Divine renovation: “Als God renoveert”. Met vaste hand word je als lezer meegevoerd in een proces van herbronning naar een authentieke geloofshouding. James Mallon (JM) is een begeesterd man die geen vrede heeft met de lauwheid van zoveel “gewoonte-gelovigen”. Nog minder kan hij overweg met mensen die nauwelijks (nog) iets met de kerk te maken hebben maar die wel  de charmes van kerkelijke feesten en rituelen willen meepikken. Eigenlijk staan ze het proces van kerkopbouw zoals hij het verstaat in de weg. Uiteraard is iedereen welkom in de kerk maar het moet toch ook meteen duidelijk worden gemaakt dat geloof een engagement vraagt. Dat geldt ook voor de zogeheten “rites de passage”. Mensen die hun kinderen laten dopen moeten beseffen dat het niet in eerste instantie gaat om een uiting van dankbaarheid om het geschenk dat hen te beurt is gevallen. Het gaat ook niet om een zegening of een gebed om geborgenheid of om een veilige toekomst. Het gaat om de opname van dit kind in een christelijke geloofsgemeenschap. Deze gemeenschap wordt gedragen door een aantal specifieke kenmerken. Het duidelijkst komt dit tot uiting inde  regelmatige deelname aan het sacramenteel leven van de kerk. JM wil werk maken van een nieuwe evangelisatie. Naarmate het boek vordert wordt dit steeds duidelijker en wordt ook de inhoud van het engagement en van de evangelisatie concreter ingevuld.
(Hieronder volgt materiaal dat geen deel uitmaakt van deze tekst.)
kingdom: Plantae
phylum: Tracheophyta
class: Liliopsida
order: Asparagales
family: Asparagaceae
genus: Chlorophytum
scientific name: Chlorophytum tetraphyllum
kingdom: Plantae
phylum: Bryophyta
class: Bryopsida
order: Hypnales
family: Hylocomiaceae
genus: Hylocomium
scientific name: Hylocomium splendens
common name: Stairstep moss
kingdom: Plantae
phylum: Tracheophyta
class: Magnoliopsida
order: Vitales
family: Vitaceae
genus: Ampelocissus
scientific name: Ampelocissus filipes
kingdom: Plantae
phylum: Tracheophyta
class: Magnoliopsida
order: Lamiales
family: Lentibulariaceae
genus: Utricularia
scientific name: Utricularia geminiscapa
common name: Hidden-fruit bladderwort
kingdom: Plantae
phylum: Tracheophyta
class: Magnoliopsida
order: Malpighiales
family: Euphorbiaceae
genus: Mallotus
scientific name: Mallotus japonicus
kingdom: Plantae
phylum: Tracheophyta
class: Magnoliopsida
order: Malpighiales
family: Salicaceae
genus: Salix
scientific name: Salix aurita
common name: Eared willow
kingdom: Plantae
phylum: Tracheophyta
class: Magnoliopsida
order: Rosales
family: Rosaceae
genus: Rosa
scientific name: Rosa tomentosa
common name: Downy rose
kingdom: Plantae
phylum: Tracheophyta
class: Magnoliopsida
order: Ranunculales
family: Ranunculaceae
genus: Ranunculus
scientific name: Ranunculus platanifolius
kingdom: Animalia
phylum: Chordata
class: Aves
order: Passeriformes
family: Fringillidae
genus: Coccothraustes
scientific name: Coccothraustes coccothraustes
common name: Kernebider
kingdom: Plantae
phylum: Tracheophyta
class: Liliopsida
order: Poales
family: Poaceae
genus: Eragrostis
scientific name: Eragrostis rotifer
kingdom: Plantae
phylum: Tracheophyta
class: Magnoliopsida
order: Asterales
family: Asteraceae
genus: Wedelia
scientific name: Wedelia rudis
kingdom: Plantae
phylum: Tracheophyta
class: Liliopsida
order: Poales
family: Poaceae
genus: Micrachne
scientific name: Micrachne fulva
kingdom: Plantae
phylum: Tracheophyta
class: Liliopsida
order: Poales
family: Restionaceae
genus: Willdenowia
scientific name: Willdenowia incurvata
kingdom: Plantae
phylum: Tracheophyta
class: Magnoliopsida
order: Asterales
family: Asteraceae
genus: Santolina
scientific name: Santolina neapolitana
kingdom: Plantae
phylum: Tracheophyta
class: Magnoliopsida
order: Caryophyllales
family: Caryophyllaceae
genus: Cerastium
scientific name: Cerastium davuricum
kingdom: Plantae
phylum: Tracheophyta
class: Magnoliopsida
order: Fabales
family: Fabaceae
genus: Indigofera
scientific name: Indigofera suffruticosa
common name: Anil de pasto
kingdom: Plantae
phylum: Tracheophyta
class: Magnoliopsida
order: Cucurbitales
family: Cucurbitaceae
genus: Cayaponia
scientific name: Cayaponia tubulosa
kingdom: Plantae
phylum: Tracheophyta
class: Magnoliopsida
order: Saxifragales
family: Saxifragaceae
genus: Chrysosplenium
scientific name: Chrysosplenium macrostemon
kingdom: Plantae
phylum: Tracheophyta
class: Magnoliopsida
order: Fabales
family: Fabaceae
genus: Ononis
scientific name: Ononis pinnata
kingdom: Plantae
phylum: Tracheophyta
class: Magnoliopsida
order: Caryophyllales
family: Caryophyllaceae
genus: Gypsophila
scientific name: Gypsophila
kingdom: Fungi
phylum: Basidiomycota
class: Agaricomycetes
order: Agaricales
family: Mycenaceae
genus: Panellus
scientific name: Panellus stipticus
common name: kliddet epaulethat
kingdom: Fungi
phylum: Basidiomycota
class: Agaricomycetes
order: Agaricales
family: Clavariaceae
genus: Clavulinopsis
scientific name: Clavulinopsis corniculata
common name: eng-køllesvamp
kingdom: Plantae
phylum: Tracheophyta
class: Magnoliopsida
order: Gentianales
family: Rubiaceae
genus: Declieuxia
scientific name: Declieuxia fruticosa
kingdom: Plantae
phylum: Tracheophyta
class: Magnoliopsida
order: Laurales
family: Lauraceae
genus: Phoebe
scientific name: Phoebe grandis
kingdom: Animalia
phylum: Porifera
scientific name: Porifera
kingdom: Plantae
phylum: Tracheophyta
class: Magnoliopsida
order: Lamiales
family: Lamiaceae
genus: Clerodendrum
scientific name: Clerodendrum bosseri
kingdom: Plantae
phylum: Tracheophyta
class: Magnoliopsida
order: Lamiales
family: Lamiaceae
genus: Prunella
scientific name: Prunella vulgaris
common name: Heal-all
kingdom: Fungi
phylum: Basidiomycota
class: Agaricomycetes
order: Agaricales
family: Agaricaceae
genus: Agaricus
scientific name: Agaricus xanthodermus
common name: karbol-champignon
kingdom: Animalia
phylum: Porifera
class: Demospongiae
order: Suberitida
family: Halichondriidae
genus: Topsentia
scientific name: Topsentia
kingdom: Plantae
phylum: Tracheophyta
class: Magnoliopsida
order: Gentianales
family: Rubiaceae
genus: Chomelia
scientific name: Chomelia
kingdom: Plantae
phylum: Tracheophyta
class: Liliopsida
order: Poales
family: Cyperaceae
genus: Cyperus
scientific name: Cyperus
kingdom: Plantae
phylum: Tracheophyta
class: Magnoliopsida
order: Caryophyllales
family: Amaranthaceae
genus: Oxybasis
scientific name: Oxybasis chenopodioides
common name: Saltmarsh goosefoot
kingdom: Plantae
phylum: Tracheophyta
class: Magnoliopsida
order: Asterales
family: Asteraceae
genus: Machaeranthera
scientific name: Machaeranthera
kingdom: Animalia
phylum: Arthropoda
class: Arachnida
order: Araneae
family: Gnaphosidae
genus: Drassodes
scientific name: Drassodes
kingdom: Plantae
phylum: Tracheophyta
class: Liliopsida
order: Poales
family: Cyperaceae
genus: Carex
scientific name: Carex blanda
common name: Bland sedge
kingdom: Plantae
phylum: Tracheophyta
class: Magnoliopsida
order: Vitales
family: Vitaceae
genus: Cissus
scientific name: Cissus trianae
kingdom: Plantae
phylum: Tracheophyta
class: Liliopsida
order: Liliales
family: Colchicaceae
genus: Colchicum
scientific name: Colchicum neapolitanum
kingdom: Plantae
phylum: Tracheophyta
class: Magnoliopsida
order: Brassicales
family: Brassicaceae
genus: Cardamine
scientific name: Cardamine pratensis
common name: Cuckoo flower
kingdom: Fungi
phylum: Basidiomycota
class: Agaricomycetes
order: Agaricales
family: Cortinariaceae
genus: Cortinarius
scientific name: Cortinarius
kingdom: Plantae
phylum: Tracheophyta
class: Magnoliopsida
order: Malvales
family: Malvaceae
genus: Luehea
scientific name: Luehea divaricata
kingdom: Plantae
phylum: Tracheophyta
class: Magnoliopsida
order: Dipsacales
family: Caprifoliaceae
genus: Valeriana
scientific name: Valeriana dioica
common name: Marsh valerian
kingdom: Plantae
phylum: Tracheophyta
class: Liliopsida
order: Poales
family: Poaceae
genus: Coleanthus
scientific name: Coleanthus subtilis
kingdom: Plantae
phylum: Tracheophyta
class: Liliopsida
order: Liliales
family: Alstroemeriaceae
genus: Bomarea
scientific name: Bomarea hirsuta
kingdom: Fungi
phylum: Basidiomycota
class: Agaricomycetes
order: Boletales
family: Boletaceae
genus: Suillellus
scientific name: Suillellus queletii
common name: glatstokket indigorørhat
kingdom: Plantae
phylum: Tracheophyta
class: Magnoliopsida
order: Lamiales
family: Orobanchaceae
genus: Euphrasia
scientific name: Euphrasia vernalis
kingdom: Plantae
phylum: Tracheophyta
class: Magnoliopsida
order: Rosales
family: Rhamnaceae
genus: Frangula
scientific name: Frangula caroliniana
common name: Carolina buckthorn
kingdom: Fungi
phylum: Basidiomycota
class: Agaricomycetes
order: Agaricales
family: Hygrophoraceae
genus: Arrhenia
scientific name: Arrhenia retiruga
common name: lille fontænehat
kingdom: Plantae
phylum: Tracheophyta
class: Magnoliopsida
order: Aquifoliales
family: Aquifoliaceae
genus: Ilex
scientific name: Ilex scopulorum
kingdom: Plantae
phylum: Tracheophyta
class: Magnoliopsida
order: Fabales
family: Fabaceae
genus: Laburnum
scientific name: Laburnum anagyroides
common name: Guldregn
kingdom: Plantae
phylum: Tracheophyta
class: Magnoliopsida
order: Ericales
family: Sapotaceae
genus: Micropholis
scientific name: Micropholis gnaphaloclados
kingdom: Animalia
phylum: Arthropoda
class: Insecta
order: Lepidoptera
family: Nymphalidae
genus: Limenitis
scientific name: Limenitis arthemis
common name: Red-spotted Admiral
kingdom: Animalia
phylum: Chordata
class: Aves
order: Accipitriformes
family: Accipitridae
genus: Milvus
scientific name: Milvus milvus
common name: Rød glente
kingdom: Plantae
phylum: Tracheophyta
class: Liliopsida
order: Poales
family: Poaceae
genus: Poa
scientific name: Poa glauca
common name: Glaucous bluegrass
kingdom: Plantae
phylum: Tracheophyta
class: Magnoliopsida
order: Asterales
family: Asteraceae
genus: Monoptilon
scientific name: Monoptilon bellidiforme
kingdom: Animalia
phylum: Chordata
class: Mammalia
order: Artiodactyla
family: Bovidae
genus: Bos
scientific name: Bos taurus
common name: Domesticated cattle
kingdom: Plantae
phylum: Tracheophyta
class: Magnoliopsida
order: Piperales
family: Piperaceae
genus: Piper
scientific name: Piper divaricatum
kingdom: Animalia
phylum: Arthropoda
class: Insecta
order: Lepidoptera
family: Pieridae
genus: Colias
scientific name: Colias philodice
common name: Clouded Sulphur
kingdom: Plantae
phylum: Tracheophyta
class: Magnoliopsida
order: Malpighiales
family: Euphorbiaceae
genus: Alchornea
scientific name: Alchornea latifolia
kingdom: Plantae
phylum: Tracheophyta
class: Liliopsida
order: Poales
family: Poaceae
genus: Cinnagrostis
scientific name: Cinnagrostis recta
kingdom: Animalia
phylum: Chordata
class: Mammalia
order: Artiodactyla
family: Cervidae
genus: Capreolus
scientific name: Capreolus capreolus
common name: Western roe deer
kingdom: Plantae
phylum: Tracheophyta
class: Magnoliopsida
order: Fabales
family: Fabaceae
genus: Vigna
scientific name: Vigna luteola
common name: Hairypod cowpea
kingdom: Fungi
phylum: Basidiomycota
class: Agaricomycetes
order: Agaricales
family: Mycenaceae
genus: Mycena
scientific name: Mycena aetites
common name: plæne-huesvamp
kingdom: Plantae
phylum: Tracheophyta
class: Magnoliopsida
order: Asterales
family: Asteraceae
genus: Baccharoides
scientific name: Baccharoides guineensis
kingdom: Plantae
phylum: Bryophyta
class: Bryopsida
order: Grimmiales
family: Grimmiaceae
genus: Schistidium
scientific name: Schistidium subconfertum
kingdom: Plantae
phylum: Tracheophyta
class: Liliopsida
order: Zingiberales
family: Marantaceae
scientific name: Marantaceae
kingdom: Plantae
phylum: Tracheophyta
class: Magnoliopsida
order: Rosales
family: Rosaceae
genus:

Van bij het begin geeft de auteur een aantal kernbegrippen aan die voor hem wezenlijk zijn voor een vernieuwing van het kerkelijk leven. Volgens JM zijn we onze identiteit kwijt of vergeten of zijn we te onverschillig geworden om ons daarover druk te maken. Onwillekeurig kwam de vergelijking met de kritiek van Sören Kierkegaard (19e eeuw) bij me op. Ook hij reageerde tegen een kerk die onderdeel van een burgerlijke cultuur was geworden, zonder enige kritische klank ten aanzien van de algemene vooruitgang die de moderne wereld kenmerkt. Dat het evangelie ook een kritische stem laat horen is voor de meeste “gewoonte-gelovigen” op zich reeds een vervelend geluid. Mensen betalen hun kerkbelasting en vragen daarvoor ook de service waar ze claimen recht op te hebben. Die mentaliteit is de auteur liever kwijt dan rijk. We moeten onze identiteit opnieuw duidelijk stellen. Maar juist hierover wordt inhoudelijk nauwelijks iets gezegd. Tussen twee zinnen door lezen we dat het gaat om de roeping van Israël en de verdere ontwikkeling daarvan in het christendom. Die boodschap moet aan de hele wereld verkondigd worden. Aldus het slot van het Matteus evangelie. “Maak alle volkeren tot mijn leerlingen” (28, 19). Die zending moet de hele wereld rond gaan. Die boodschap is de kern van onze identiteit volgens JM.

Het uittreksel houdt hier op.